Keep a spending diary for a week so you can factor in incidentals, such as your coffees and lunches out at work. Just write down what you spent over the course of the week and what the item was, so you can include it in the right spot on your budget’s expense part. Have your spouse or partner do the same so both of your spending habits are accounted for.
Once you have all your totals for your expenses, you can get your average spending per week or per month. Split your monthly expenses total into four to get a weekly figure. You’ll need to divide any bills that are quarterly by 13, and divide annual bills by 52. For monthly figures, multiply your weekly expenses by four, split quarterly bills into three and annual bills by 12.
2. Stay On Budget
While seeing what’s going out and coming in can be a bit stressful, look for ways to save so you can stick to your budget. While some costs may be impossible to reduce, like your taxes, you can cut down in certain areas. Generally, your credit cards, household expenses, gas and some of your utilities deserve a second look. Contact creditors to see if you can get a lower rate. Reduce daily unnecessary spending and entertainment splurges, and use that money to pay credit card debt down faster.
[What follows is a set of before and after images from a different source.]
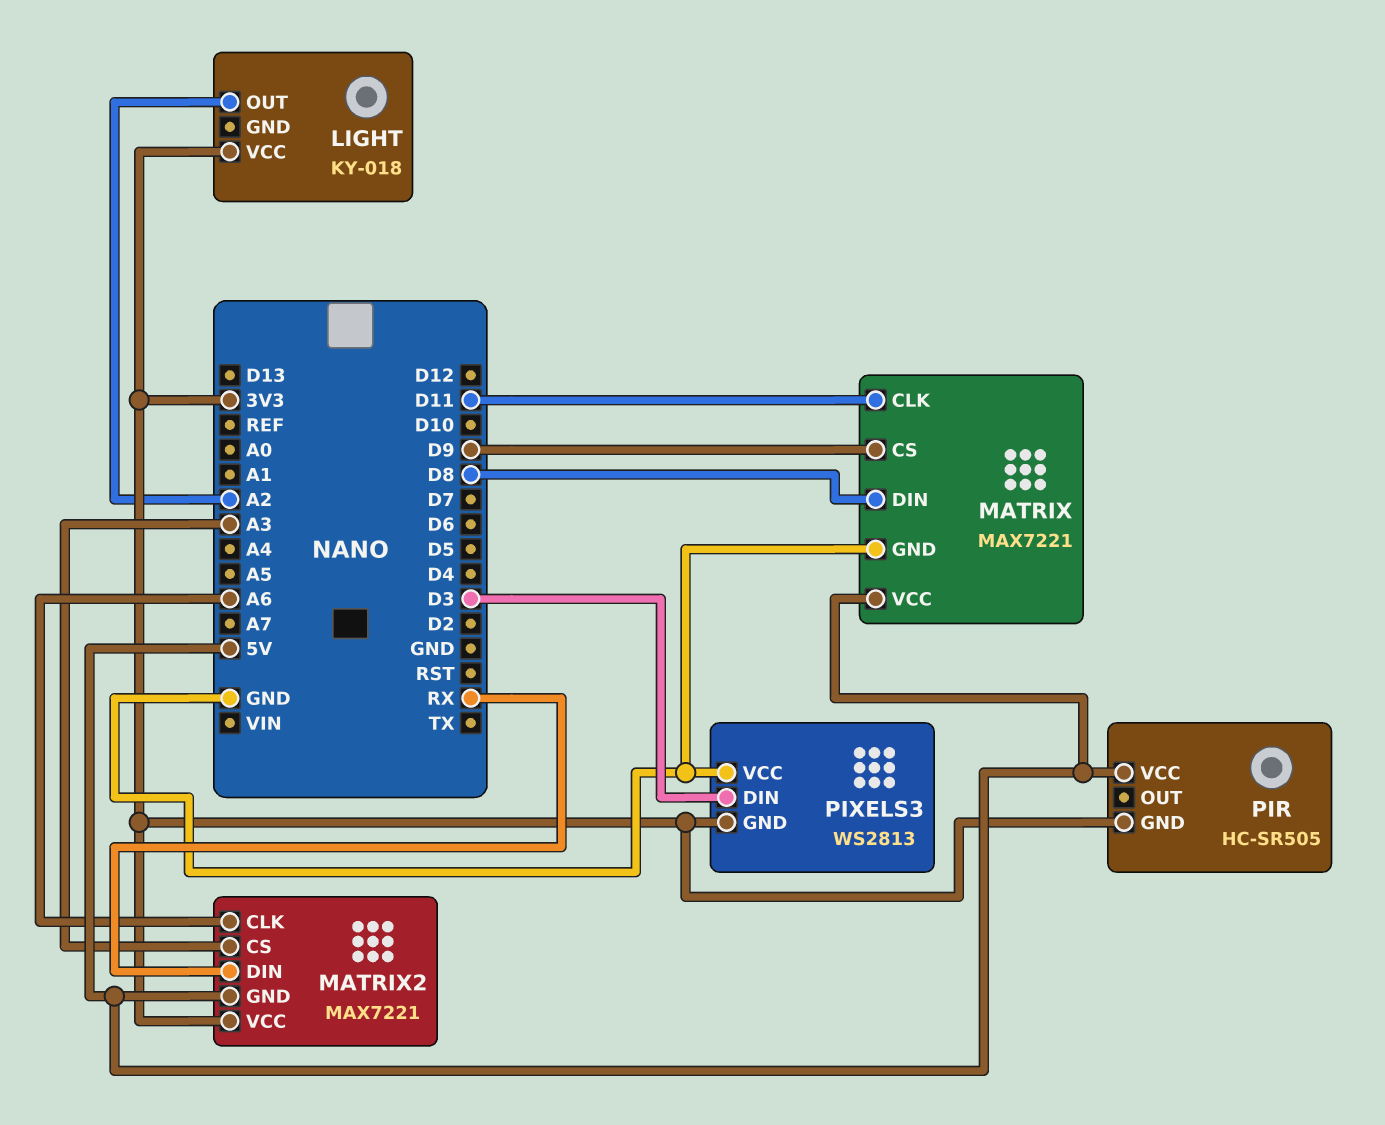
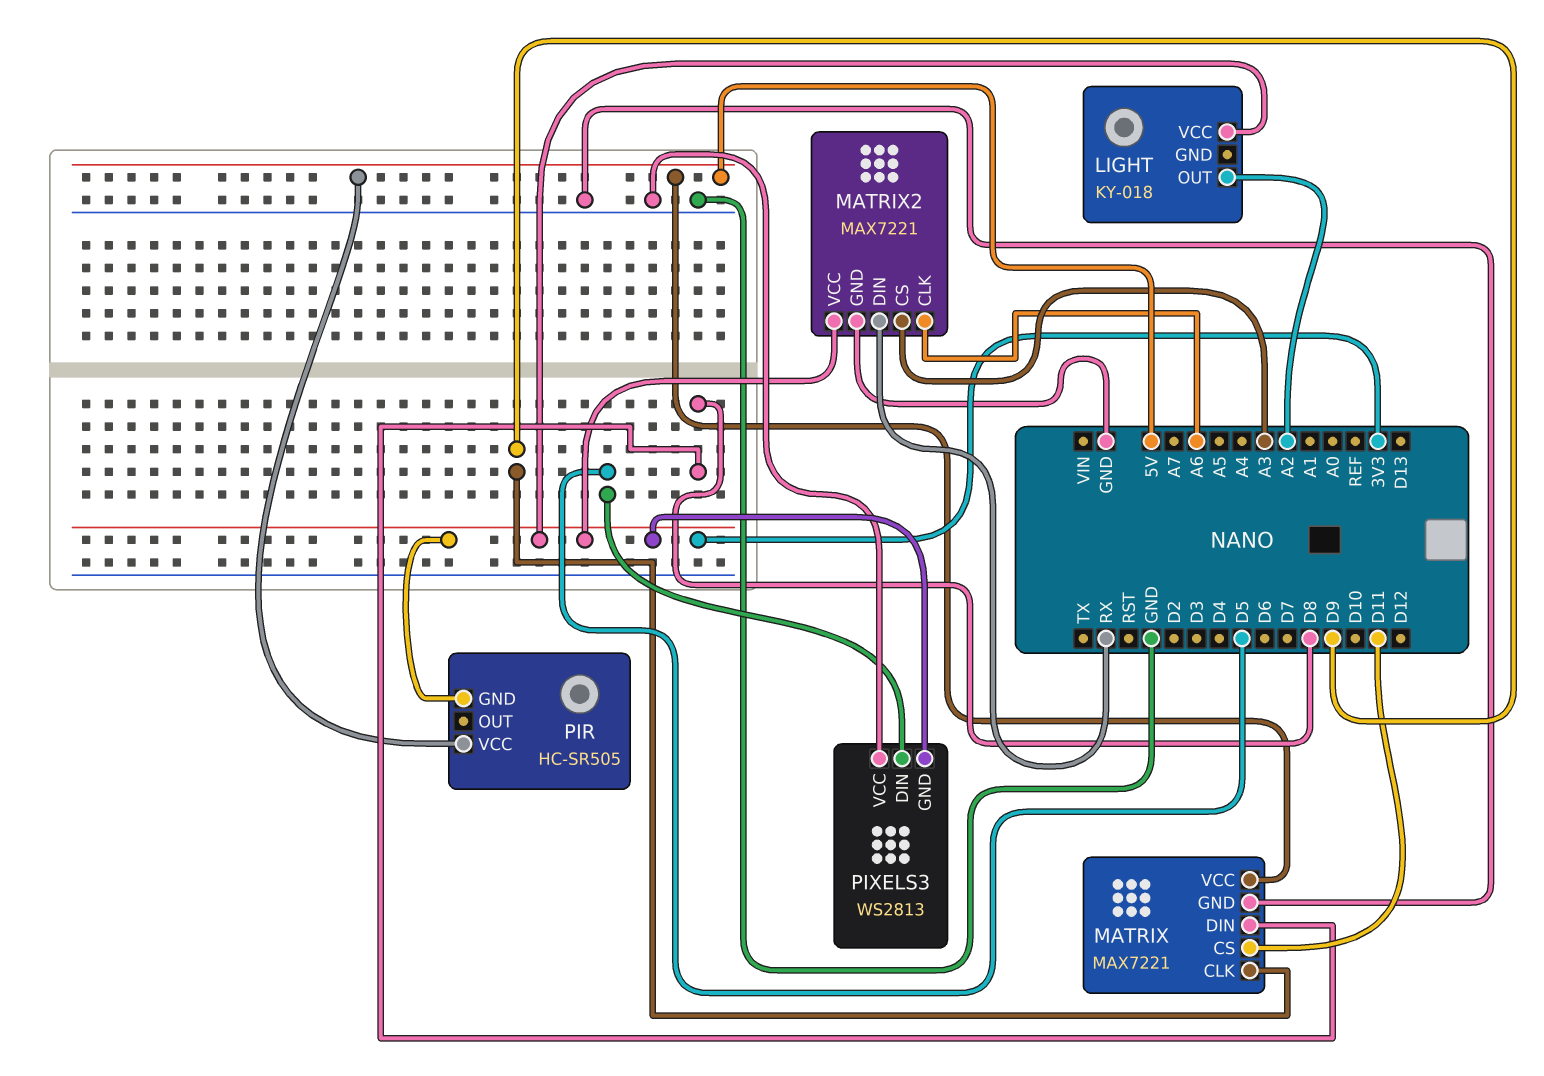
MATRIX pin CLK: D11 -> D9
MATRIX pin CS: D9 -> D11
MATRIX2 pin GND: 5V -> GND
PIXELS3 pin DIN: D3 -> D5

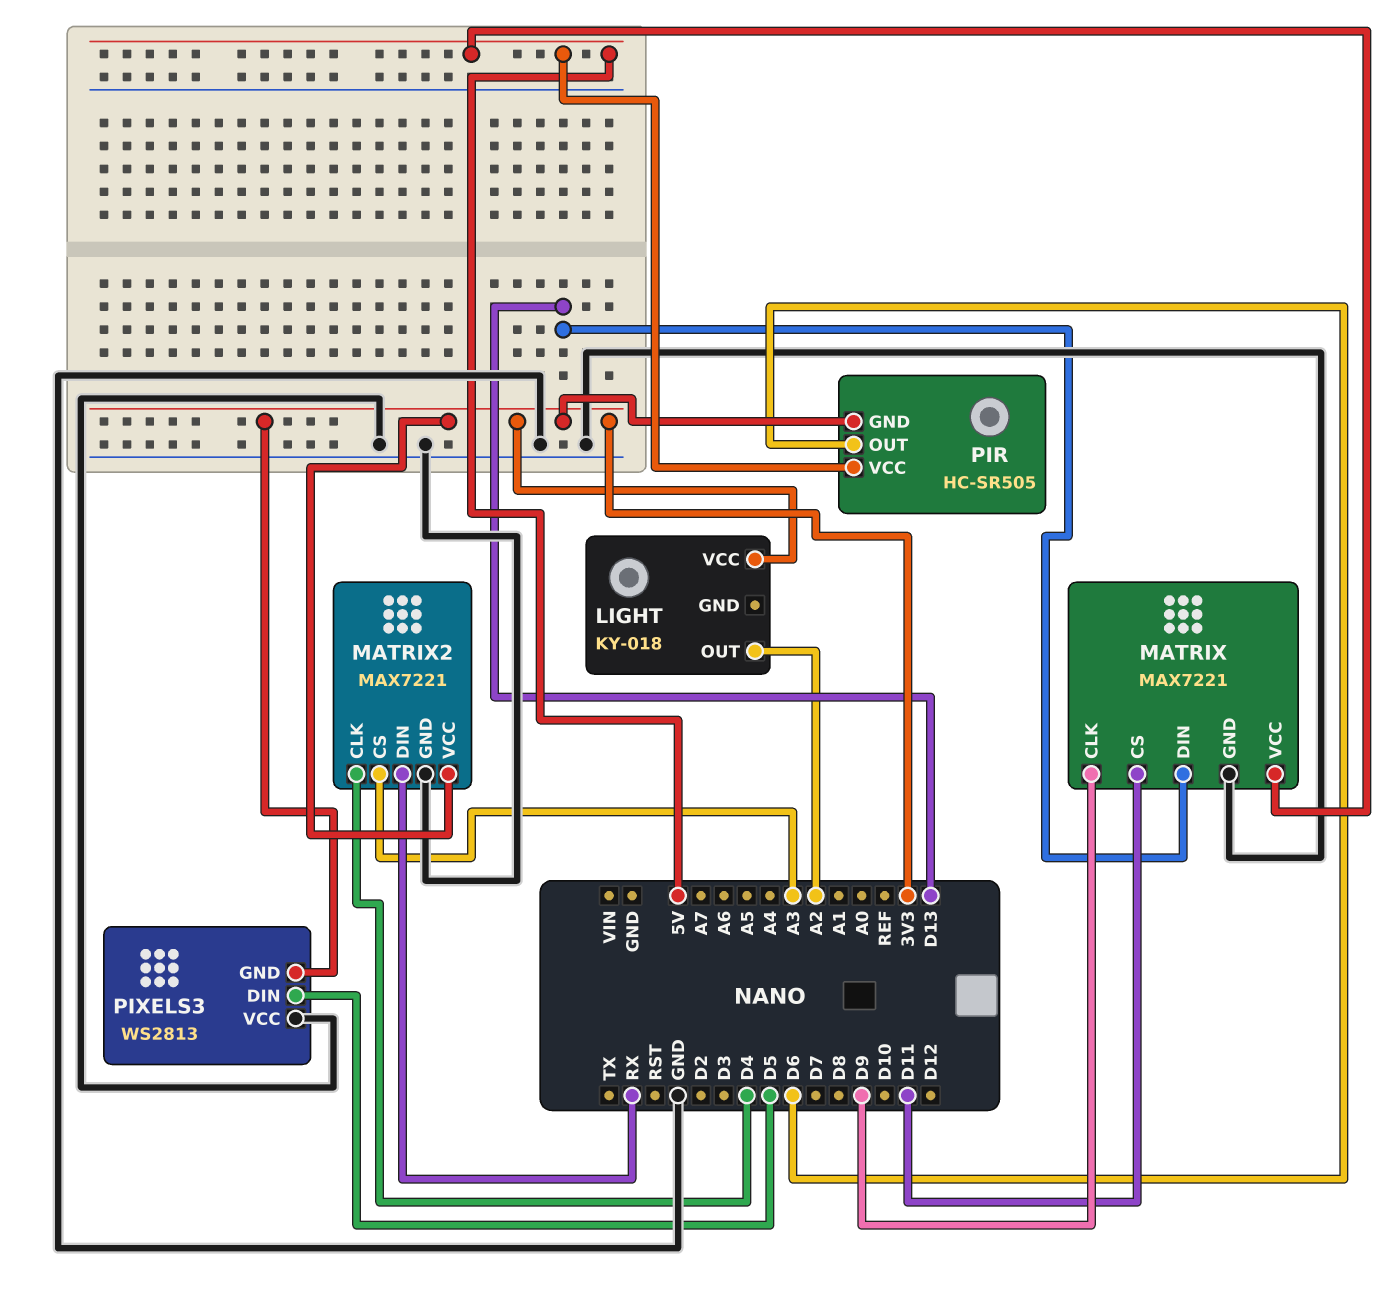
MATRIX pin DIN: D8 -> D13
MATRIX2 pin CLK: A6 -> D4
PIR pin OUT: none -> D6

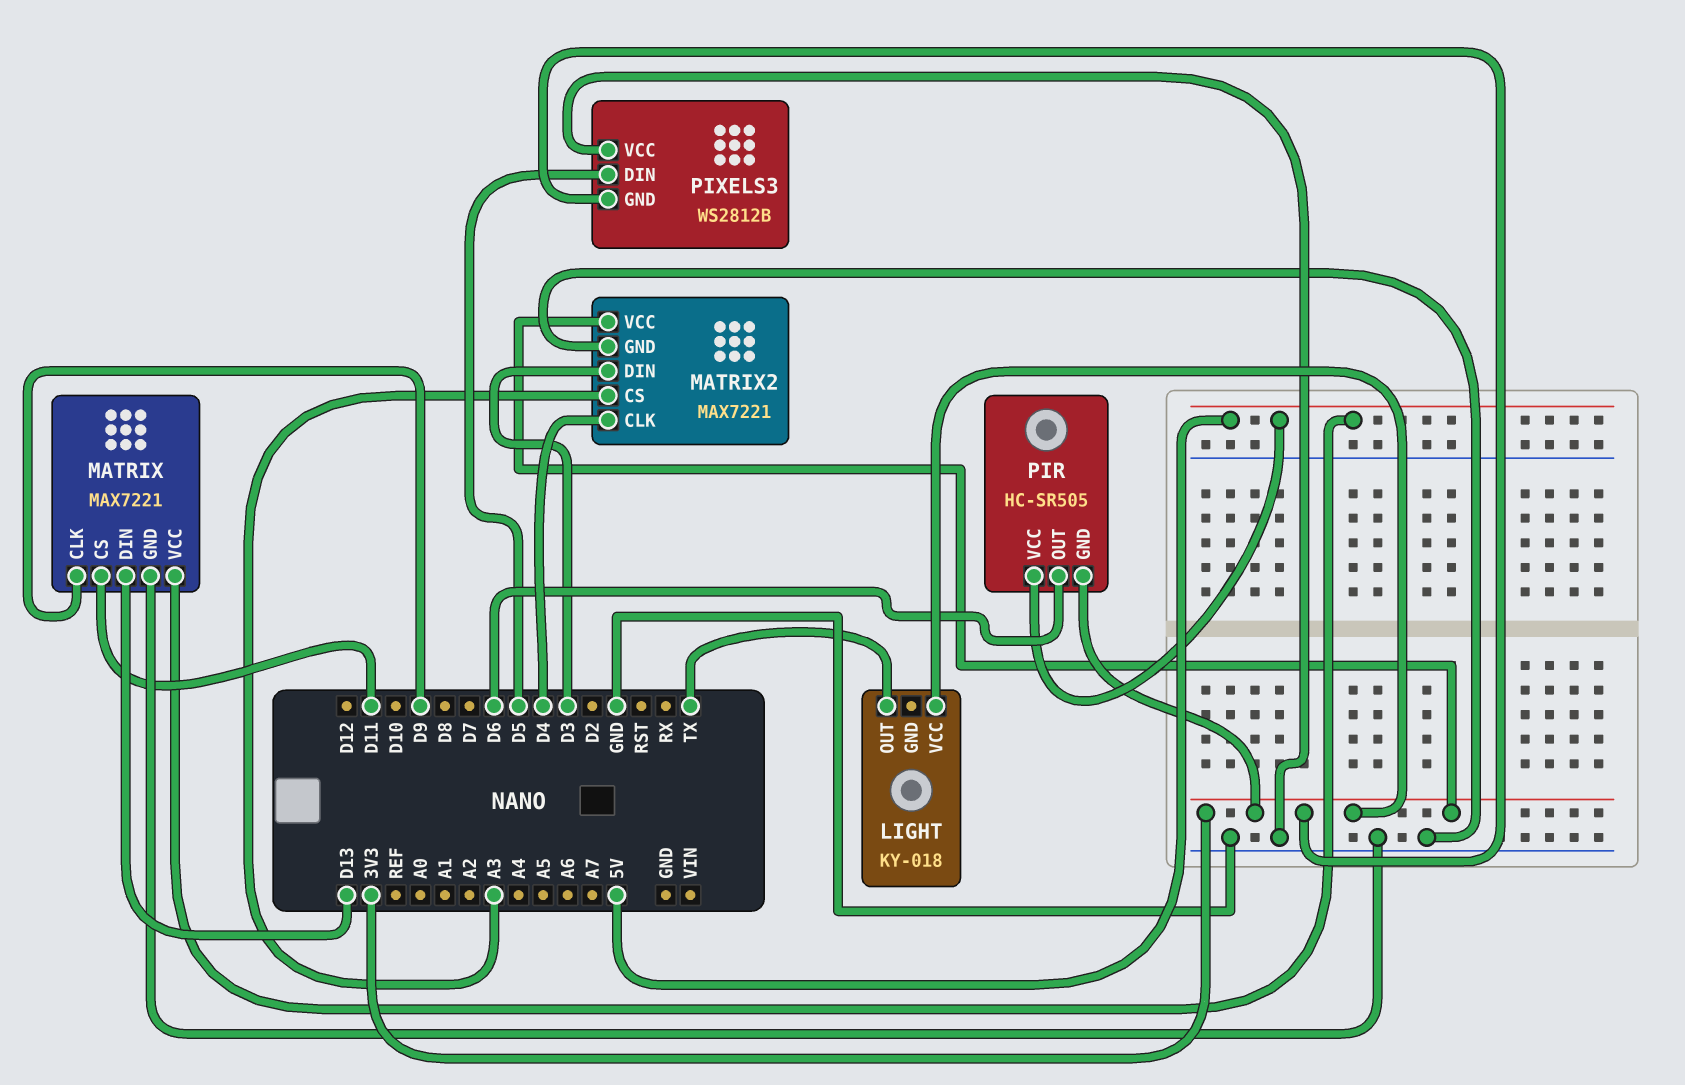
LIGHT pin OUT: A2 -> TX
MATRIX2 pin DIN: RX -> D3
PIXELS3: WS2813 -> WS2812B

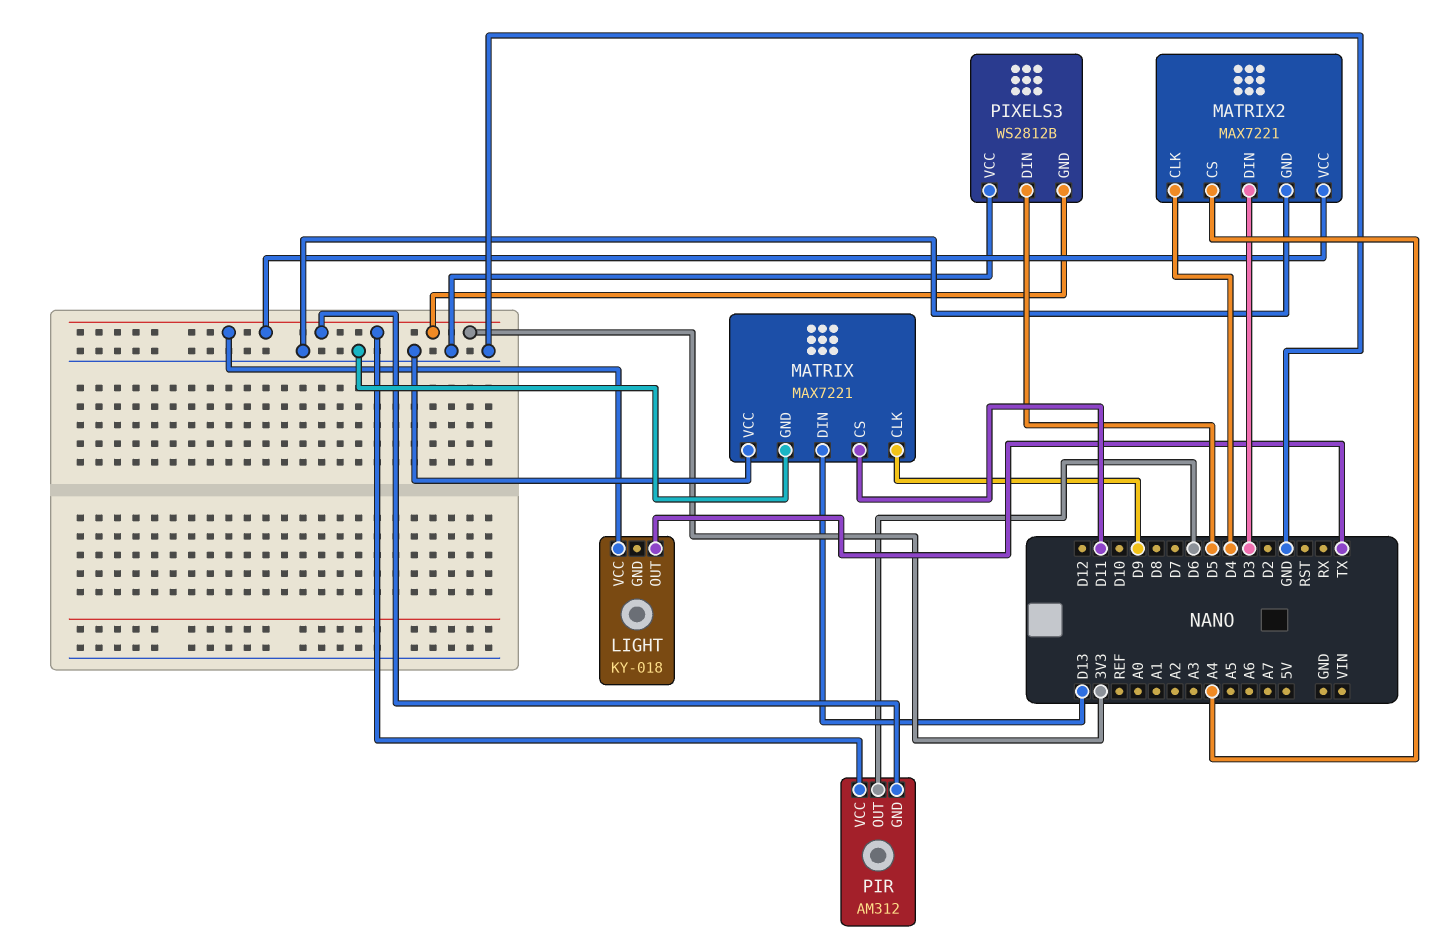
MATRIX pin VCC: 5V -> GND
MATRIX2 pin CS: A3 -> A4
PIR: HC-SR505 -> AM312
PIR pin VCC: 5V -> 3V3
Walk or use public transportation on occasion to save money on gas. Utilities like gas, water and electricity are impacted by how much you consume, so introduce some conservation into your home, like making sure all lights are off when someone leaves a room. For utilities such as your cell phone and cable bill, remove features you’re being charged for but aren’t really using or can live without.
3. Get Yourself Organized
Finances are easier to deal with if you have a system that meets the needs of your household and budget. For instance, you and your spouse could put a set percentage out of each check into your account for expenses and stick to only using the remaining percentage for everyday spending. Work with your spouse to set up a system that works for your wallet and the both of you.